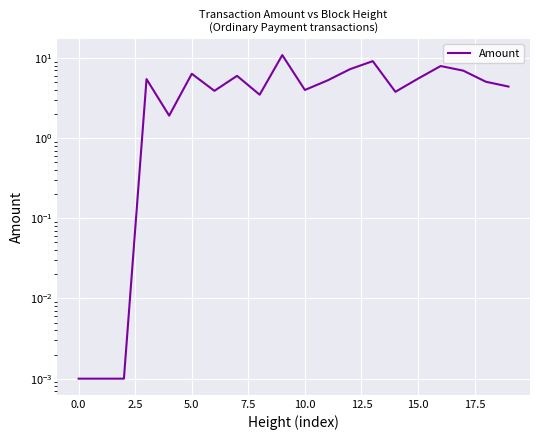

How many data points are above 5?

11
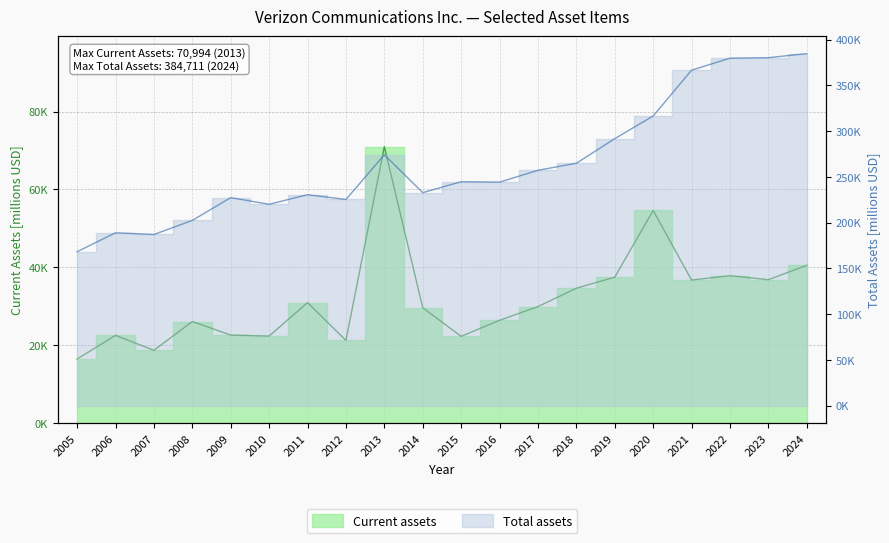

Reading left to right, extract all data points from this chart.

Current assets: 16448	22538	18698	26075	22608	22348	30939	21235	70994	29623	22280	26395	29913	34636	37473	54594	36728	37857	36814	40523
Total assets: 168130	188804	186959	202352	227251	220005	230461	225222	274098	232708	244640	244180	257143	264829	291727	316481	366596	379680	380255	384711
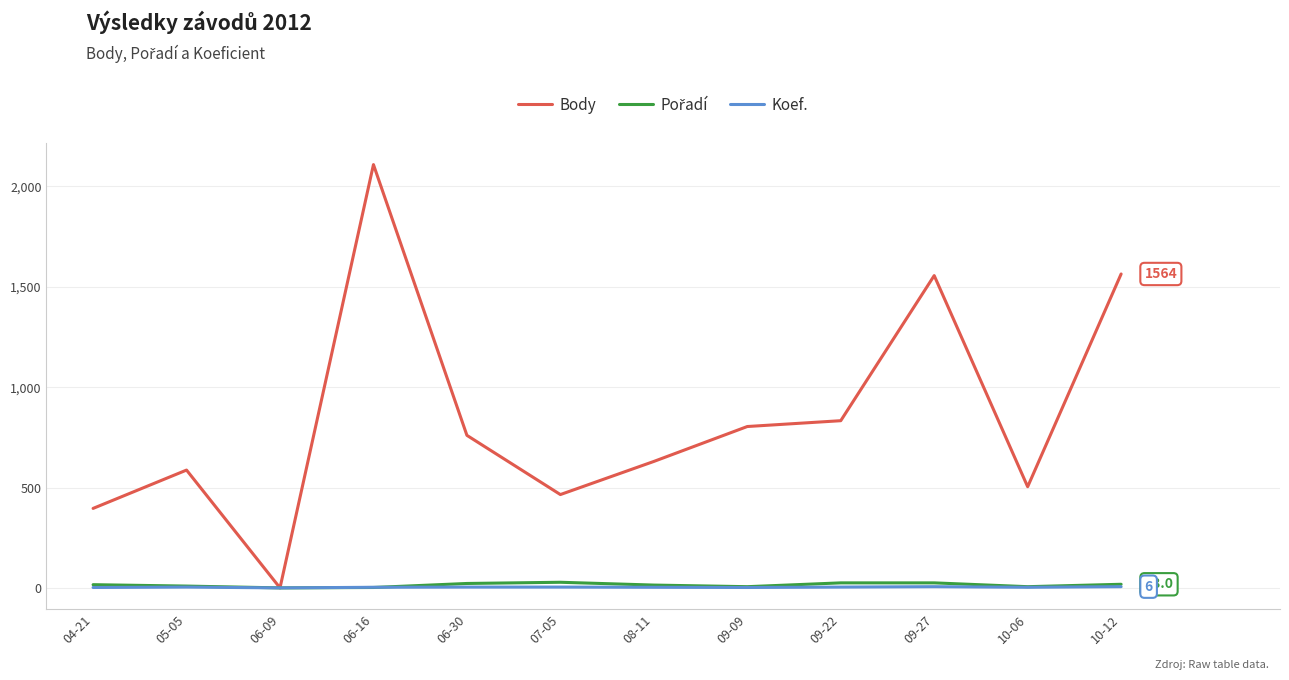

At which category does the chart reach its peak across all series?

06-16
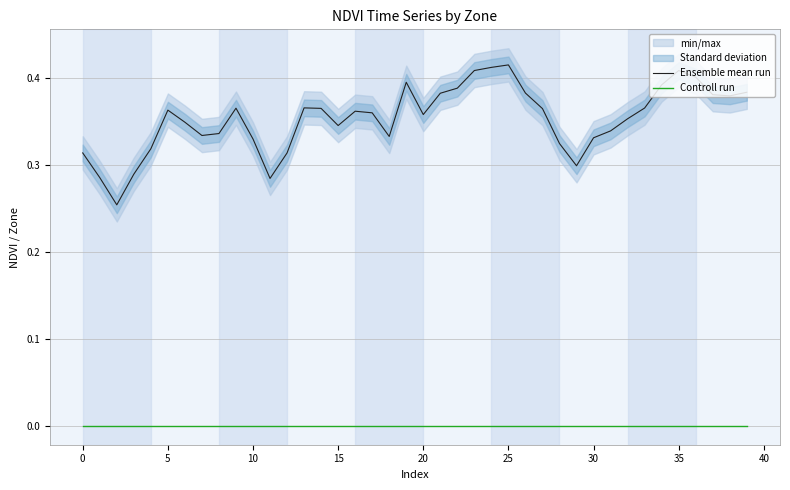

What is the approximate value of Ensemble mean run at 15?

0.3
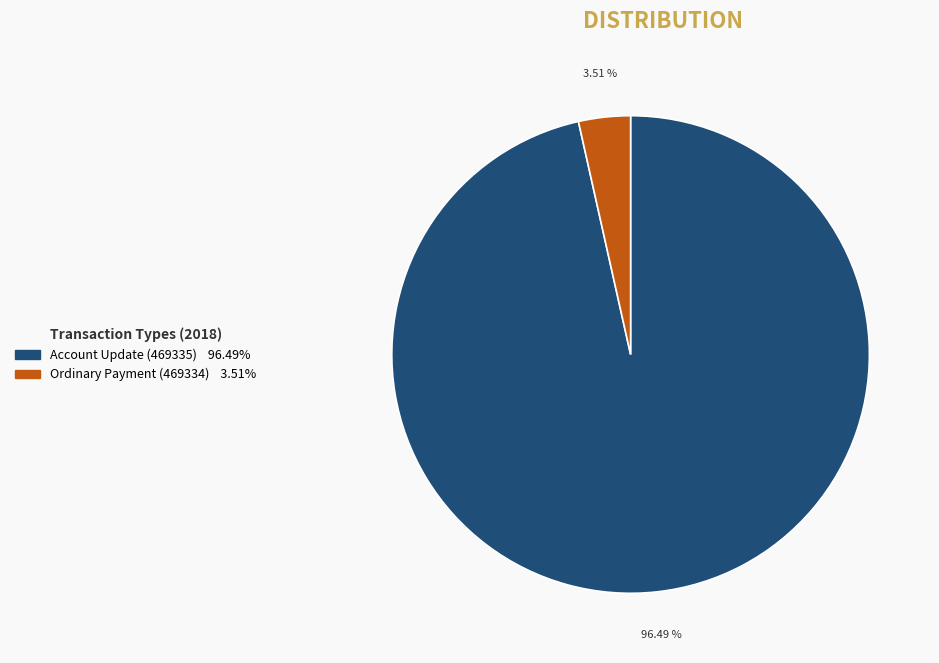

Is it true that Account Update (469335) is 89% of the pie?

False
--------------------------------
§ Directive: Reproduce the material above word for word, and leave out the pictures.

§ Problem solution:
How many data points are above 5?

11

Reading left to right, extract all data points from this chart.

Current assets: 16448	22538	18698	26075	22608	22348	30939	21235	70994	29623	22280	26395	29913	34636	37473	54594	36728	37857	36814	40523
Total assets: 168130	188804	186959	202352	227251	220005	230461	225222	274098	232708	244640	244180	257143	264829	291727	316481	366596	379680	380255	384711

At which category does the chart reach its peak across all series?

06-16

What is the approximate value of Ensemble mean run at 15?

0.3

Is it true that Account Update (469335) is 89% of the pie?

False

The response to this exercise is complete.